“Something whispers in every silence and there is writing on every wall.”
Kate Heartfield
Yes, I am still watching this.
I’m still intrigued by the concept, although it’s becoming more and more contrived as the days wear on. I’m still kind of fascinated by the people who signed up for this whole trip. And, well, it’s easy enough to watch in the evenings.
This week, the producers are obviously focusing on the contestants who rarely leave the base. On another water-fetching excursion (which at least has the excuse of being a genuine survival activity, unlike the other two challenges, which involve gathering cleaning supplies and vegetables, both of which I feel are luxuries if you are about to be eaten by zombies), the voice in the ceiling encourages anyone who hasn’t left the room in 24 hours to do so, for “fresh air and exercise”. Yep, those are priorities right there.

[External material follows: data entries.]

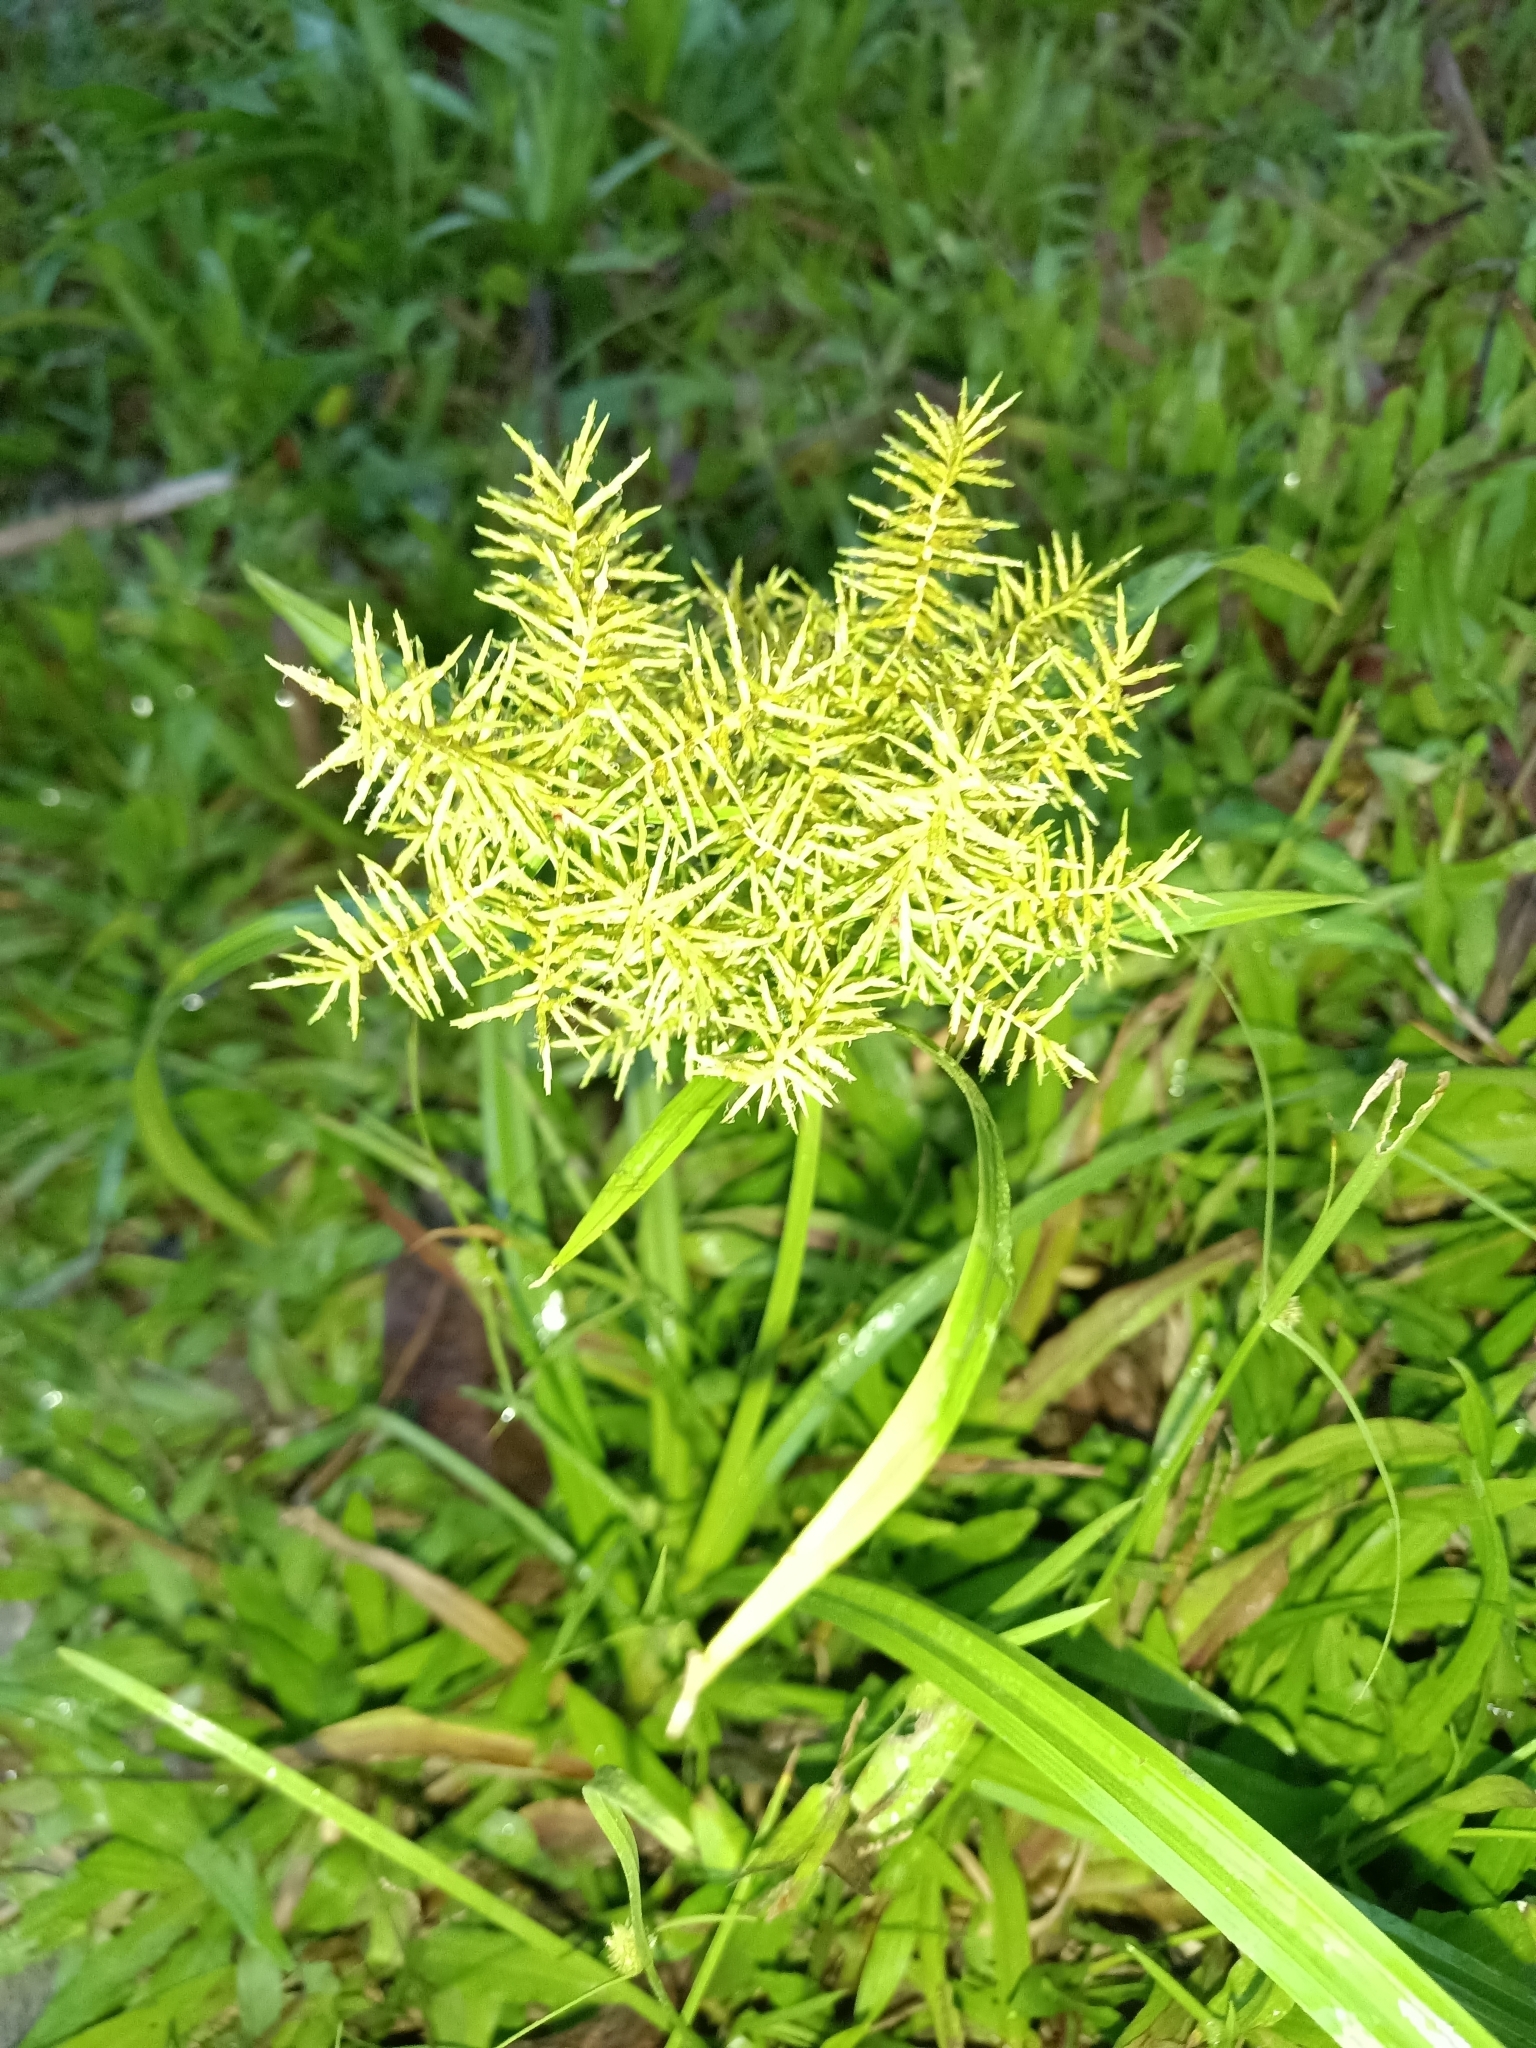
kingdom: Plantae
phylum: Tracheophyta
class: Liliopsida
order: Poales
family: Cyperaceae
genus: Cyperus
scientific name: Cyperus odoratus
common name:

In any case, it does allow us to see Jackie and Sara emerge blinking into the light of day, which is not always complimentary. Sara in particular has been dedicating her third day of zombie apocalypse survival to a screaming row with Amena, for reasons. They’re both kind of insufferable, actually: the zombie apocalypse really shows you who the nice people are.
Still, it was good to see some variation on the usual run out, run back mission structure. The last mission has three contestants sitting in a room for three hours waiting for instructions; one has to dress up as a zombie to get past them (nonsensical given the backstory of the programme, but who’s complaining), one has to run past some chained-up zombies (very tense), and one has to climb some scaffolding. Inventiveness. Possibly.
Gods, I’m tired.
Still. Onwards into zombie-apocalypse land. See you in the afterlife.
L-space News: I recently discovered the yearly Tournament of Books over at The Morning News; this year’s Tournament started this morning, and I’ve spent all day talking with random Internet strangers about David Mitchell’s The Bone Clocks. Try it, it’s fun!